If you can’t view this video, click here.
It is extraordinary, as an Australian, to watch the speed at which our new government is undermining whatever respectability this country had left in the Arab world through expressions of unconditional love for the State of Israel. More extraordinary still is the fact that Mr Abbott has a competitor, determined to outdo him in his Zionism – namely, his Canadian counterpart, Stephen Harper.
Harper’s recent pledge to the Knesset – that his government’s support for Israel was of Biblical proportions – “through fire and water” – did not go unnoticed by the Canadian public, as seen in the telling piece of Satire published in the Canadian blog, The Beaverton, last week, entitled “Israeli Prime Minister Stephen Harper returns after long visit in Canada”.
Abbott’s Zionism seems to have attracted less attention in Oz. This may simply be because most Australians are still too transfixed by the new PM’s brutal treatment of refugees to notice any other acts of inhumanity.
The Israel-lovers club of Canada and Australia: White, Conservative and Christian
By Chemi Shalev
After hearing Canadian Prime Minister Stephen Harper’s promise the Knesset this week that his government would support Israel “though fire and water,” one could excuse Israeli lawmakers for thinking that they had died and gone to hasbara heaven.
And after seeing Benjamin Netanyahu enthusiastically nodding at Harper’s assertion that singling out Israel for criticism was the same as anti-Semitism, one might easily imagine the prime minister imploring God to seriously consider “castling” the current residents of the White House in Washington and Langevin Block in Ottawa, at least for the remainder of President Barack Obama’s second term.
And coming straight on the heels of Australian Foreign Minister Julie Bishop’s even more extraordinary proclamation in Jerusalem last week on the legality of Jewish settlements in the territories, Harper’s visit to Israel took on the airs of what the Hassidim call “mashiachzeit”: this is the way the world will look after the Messiah arrives.
But even for Israelis less religiously inclined, these back-to-back expressions of uninhibited political support were welcome rays of sunshine amidst the gathering clouds and proliferating forecasts of impending torrents of condemnation, isolation and boycott.
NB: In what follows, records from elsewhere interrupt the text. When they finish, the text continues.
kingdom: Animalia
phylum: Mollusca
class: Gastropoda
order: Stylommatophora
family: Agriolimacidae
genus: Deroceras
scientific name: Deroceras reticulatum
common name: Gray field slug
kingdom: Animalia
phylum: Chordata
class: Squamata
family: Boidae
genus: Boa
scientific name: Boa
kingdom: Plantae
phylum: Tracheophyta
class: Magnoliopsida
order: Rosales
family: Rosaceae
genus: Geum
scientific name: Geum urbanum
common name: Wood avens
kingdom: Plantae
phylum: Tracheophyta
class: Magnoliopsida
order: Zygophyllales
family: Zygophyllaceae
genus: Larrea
Things can’t be that bad, many Israelis told themselves, if fine, upstanding countries such as Canada and Australia were willing to unabashedly stand up against the otherwise shrill winds of Western public opinion.
Indeed, under their respective conservative governments, both Canada and Australia have gone above and beyond the traditional parameters of support for Israel, much to the dismay of its detractors among commentators and public opinion in both countries and in the Arab world at large. Harper has dramatically broken with the mildly supportive but largely detached Israeli policies of his predecessors, while Australia’s Tony Abbott has rapidly reinstated John Howard’s effusive pro-Israel policies after three years of realignment efforts carried out by the recently ousted Australian Labor Party.
Although the prim and proper Harper and the bold and brash Abbott have been described as polar opposites on a personal level, their shared love for Israel stems from nearly identical ideological roots. Both are deeply-religious social conservatives and proud nationalists who view themselves as serving on the front lines of a Western, Judeo-Christian civilization that is under threat: their support for Israel is not just a matter of political expediency, if that, but of firmly held convictions and belief.